5. Amp up the love factor
Oh yes, the awful kiss between Harry and Ginny in Half-Blood Prince. They were supposed to be soulmates, but I guess they didn’t feel too strongly about it. I demand the sweeping camera shot, packed Gryffindor Common Room (pay those extras, dammit) and ridiculous orchestral overture. At this point of the film, I’d just put up with over an hour of flashbacks and half-explained backstory, I think I deserved a little romance.
Similarly in Deathly Hallows, it’s like WB didn’t really want me to believe in Harry and Ginny, certainly neither of the actors did. At least they got the Ron and Hermione kiss in there. I was worried it was going to be downgraded to a chaste handholding and letter of courtship. As for Ginny and Harry, well, Harry and Dobby had more chemistry on the beach.
6. Desperately Seeking Weasleys
One of the most wonderful experiences of the books was that we got to get really mad at the Dursleys for starving, mistreating, and generally being jerks to Harry, and then find out about the utopia of the Burrow (and wish we could live there). Who didn’t want their own hand on that amazing clock? Seriously. So JKR created a generation of kids wishing they were ginger, and yet in the films I struggled to remember why.
Sure the Burrow seemed more fun that the Dursleys, but so did that creepy deserted playground in Prisoner of Azkaban. Maybe WB had a Weasley quota they weren’t able to exceed for each film. I can only assume who those two guys at the back of the Egypt photo are, because no one bothered to tell me. After all, Bill only really turned up once Percy had disappeared, and Charlie didn’t exist.
7. Please explain the Horcruxes
Remember that part of Deathly Hallows Part 2 where they had the wonderful scene explaining in detail how Harry survived in the forest and managed to kill Voldemort at the end? No, me either.

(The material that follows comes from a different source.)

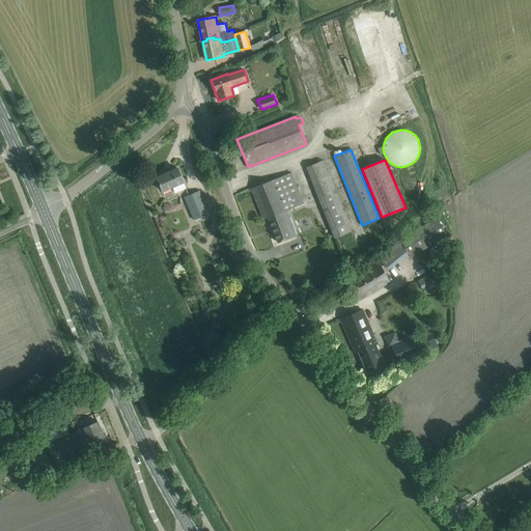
[(335,239),(352,232),(323,161),(307,167),(335,239)]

We may have caught glimpses of the “pig for slaughter” speech in the Pensieve, but it was unfortunate that they went to all the effort of filming the Kings Cross scene just to tell us nothing.
It would have been nice to know why taking the blood was a big deal, about the “essence divided,” and the twin wands who couldn’t battle each other. Additionally, the finding of the locket in Order of the Phoenix, and Harry actually seeing the diadem in Half-Blood Prince, might have been squeezed in.

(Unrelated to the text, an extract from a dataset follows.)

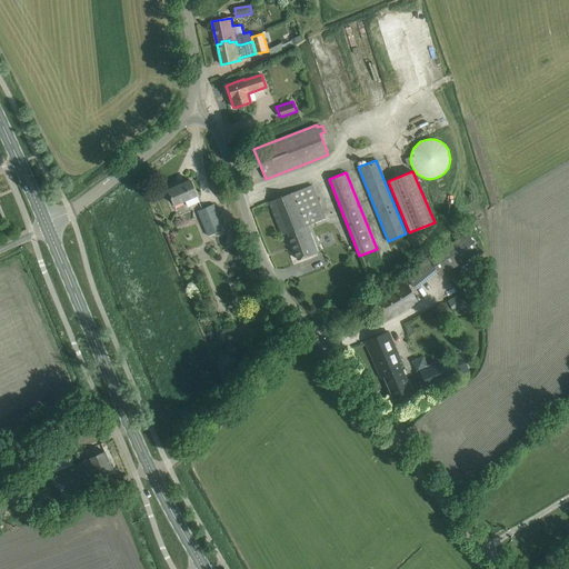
[(199,201),(190,180),(167,190),(173,205),(185,200),(187,206),(199,201)]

8. Film ‘The Other Minister’
This is one of my favourite chapters in the entire series, and I can understand how it would have been cut for pacing. But you can’t cut one of the only scenes that illustrates just how widespread the threat from Voldemort has become, and replace is with…nothing? Nothing, in this case, being a very poor kidnapping attempt by the Death Eaters at the Burrow, where the main aim seemed to be making everyone run through tall grass.
Without any signs indicating the dangers to the Muggle world, the audience was left thinking that Voldemort is sure going to a lot of effort to take over a school. Which is the longwinded way of saying I lied, and actually don’t understand why this was cut. Imagine bumbling Fudge attempting to explain everything to the Prime Minister? It could have been the funniest scene in the entire series. This chapter could have been in there word for word.
9. Everything about Dumbledore
I’m sure we all remember the revelations we felt while reading Deathly Hallows and learning about the eerie parallels between Dumbledore and Harry’s stories. Too bad as a movie goer Dumbledore’s past never even got a look in, which is amazing given how much WB loved their flashbacks. Where was his guilt, his naive friendship with Grindewald and his draw to power?
We never got to see the moment of revelation where Harry truly understood his mentor, and became the better man in dealing with things that Dumbledore could not (ahem, Master of Death). If WB needed some tips as to where to slip in all of this essential information, maybe in those really boring camping scenes, or in the ‘why did they bother filming this at all’ cameo of Dumbledore’s brother at the end of Deathly Hallows.
10. Everything about Voldemort
While I’m talking backstory, let’s not forget Voldemort. The attempts in Half-Blood Prince were admirable but not altogether helpful. In fact, the Pensieve scenes were more like an eager kid who had learned a cool party trick and insisted on repeating it over and over again. While Riddle’s incestuous ancestors were not essential to the plot, I’d call the damaging non-relationship with his parents character motivation, which seems important.
You could argue that it wouldn’t matter how much of this story was included, because Harry didn’t get to pace in a circle and outsmart Riddle anyway. Book Harry had to understand Riddle in order to defeat him. But given there’s no payoff in the films for the flashbacks they did include, maybe they should have spent some of that Pensieve-effect money on making Daniel Radcliffe look more like a vaguely convincing 30-something in the Epilogue.